▶ [Instructions for the task] The output should be the listing below, limited to the lines from the one with "Kontaktieren Sie uns" through the one with "בבניין ללא מעלית או לחילופין שהמוצר אינו", exact and without pictures.

▶ [Records to use]
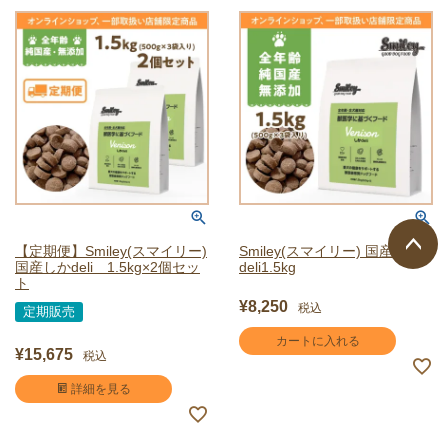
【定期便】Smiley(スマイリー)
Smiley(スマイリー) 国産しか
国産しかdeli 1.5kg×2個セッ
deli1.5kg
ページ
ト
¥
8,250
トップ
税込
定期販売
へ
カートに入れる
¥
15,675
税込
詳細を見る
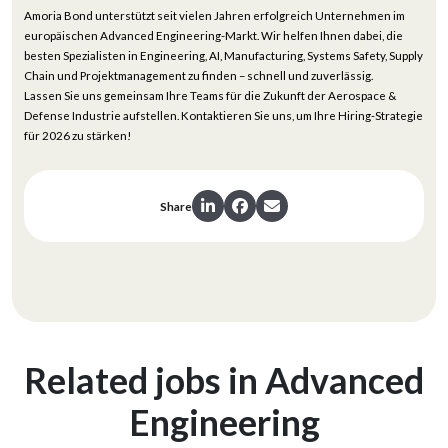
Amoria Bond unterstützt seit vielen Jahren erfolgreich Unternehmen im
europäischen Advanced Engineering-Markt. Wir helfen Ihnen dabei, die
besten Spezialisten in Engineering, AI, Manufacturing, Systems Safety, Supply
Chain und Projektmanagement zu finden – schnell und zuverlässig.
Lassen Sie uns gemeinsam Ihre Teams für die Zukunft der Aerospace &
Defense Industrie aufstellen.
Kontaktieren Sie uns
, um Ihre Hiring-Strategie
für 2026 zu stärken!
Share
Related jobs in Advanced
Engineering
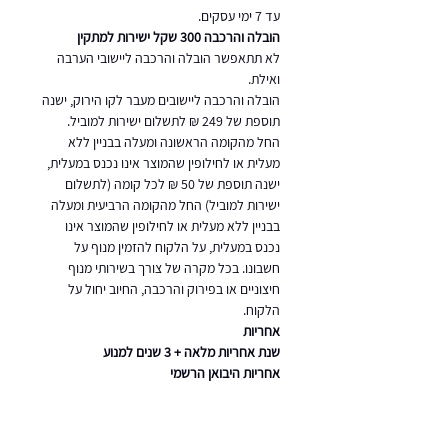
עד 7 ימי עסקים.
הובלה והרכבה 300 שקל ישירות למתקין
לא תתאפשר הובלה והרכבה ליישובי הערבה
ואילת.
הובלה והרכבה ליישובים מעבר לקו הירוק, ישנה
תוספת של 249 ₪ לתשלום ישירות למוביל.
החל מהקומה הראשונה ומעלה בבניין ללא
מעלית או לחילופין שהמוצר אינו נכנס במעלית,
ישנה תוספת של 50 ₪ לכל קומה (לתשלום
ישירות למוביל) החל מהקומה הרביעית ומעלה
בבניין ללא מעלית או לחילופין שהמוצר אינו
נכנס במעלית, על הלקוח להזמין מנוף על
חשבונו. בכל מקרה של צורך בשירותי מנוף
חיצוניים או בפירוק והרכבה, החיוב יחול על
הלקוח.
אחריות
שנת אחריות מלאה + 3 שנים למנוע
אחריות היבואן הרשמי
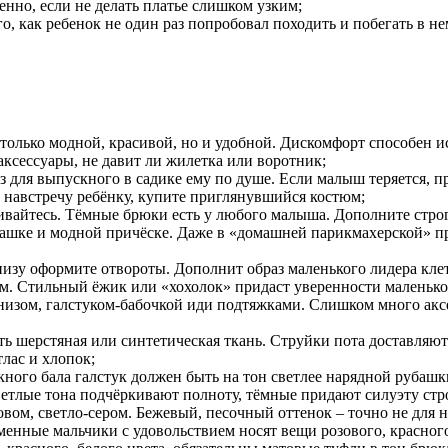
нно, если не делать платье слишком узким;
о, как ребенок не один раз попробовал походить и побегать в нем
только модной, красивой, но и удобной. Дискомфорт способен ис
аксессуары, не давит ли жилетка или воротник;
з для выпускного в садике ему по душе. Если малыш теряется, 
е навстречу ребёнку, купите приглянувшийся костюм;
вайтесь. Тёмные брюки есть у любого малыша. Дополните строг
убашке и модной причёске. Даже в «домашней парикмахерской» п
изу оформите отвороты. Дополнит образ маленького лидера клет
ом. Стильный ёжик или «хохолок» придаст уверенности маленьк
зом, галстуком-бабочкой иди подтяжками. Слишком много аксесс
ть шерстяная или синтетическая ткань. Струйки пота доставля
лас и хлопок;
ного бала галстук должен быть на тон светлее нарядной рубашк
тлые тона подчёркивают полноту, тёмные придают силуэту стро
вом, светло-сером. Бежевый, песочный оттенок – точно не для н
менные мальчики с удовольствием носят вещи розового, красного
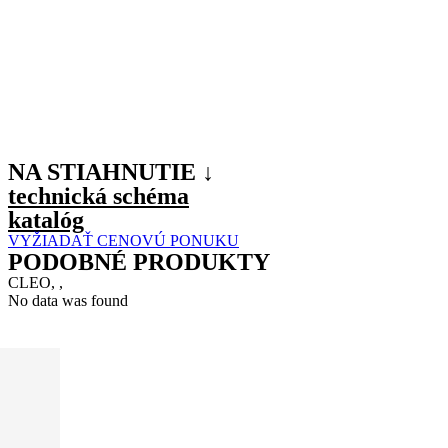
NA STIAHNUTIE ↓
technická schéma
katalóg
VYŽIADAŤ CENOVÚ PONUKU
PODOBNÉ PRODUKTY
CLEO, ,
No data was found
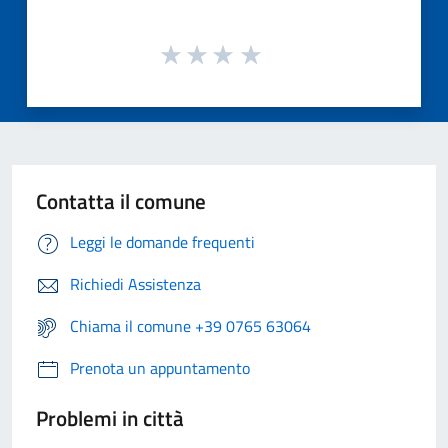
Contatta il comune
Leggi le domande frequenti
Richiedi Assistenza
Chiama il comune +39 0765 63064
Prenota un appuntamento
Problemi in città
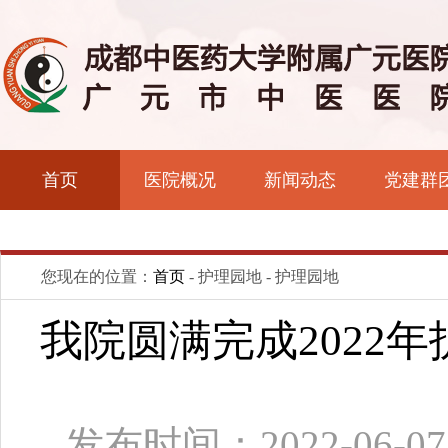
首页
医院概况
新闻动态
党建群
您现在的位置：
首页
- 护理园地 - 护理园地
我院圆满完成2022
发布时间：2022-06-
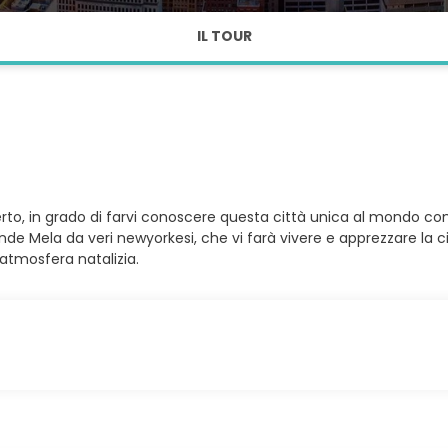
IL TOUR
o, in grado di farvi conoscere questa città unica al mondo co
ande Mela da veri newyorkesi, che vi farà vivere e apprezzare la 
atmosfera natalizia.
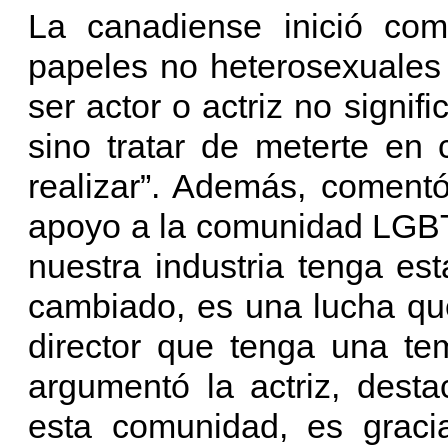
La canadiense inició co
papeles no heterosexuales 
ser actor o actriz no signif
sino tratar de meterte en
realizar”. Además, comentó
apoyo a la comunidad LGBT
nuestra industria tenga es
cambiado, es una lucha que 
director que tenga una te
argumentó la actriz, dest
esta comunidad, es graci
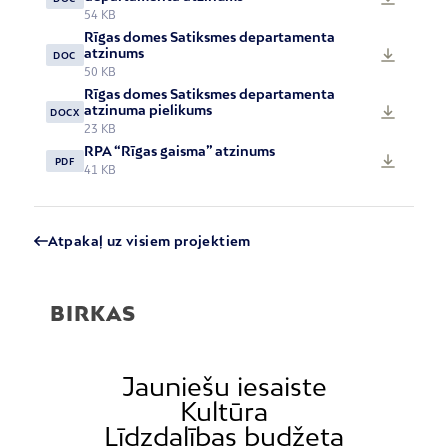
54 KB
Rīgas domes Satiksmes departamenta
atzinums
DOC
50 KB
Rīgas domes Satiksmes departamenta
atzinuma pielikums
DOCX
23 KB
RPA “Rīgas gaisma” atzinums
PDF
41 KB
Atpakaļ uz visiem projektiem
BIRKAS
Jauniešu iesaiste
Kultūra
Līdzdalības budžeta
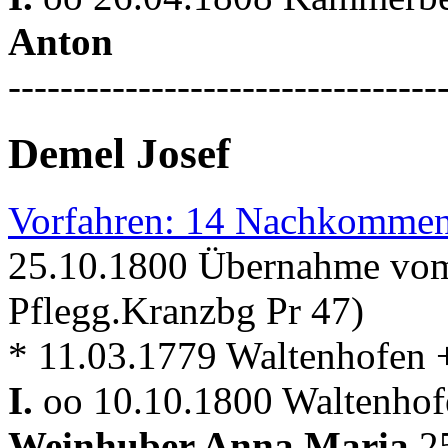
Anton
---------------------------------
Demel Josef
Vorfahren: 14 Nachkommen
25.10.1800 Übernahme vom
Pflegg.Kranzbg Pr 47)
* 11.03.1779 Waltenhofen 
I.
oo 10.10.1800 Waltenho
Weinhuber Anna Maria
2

▶ [Exercise output]
Kontaktieren Sie uns
, um Ihre Hiring-Strategie
für 2026 zu stärken!
Share
Related jobs in Advanced
Engineering
עד 7 ימי עסקים.
הובלה והרכבה 300 שקל ישירות למתקין
לא תתאפשר הובלה והרכבה ליישובי הערבה
ואילת.
הובלה והרכבה ליישובים מעבר לקו הירוק, ישנה
תוספת של 249 ₪ לתשלום ישירות למוביל.
החל מהקומה הראשונה ומעלה בבניין ללא
מעלית או לחילופין שהמוצר אינו נכנס במעלית,
ישנה תוספת של 50 ₪ לכל קומה (לתשלום
ישירות למוביל) החל מהקומה הרביעית ומעלה
בבניין ללא מעלית או לחילופין שהמוצר אינו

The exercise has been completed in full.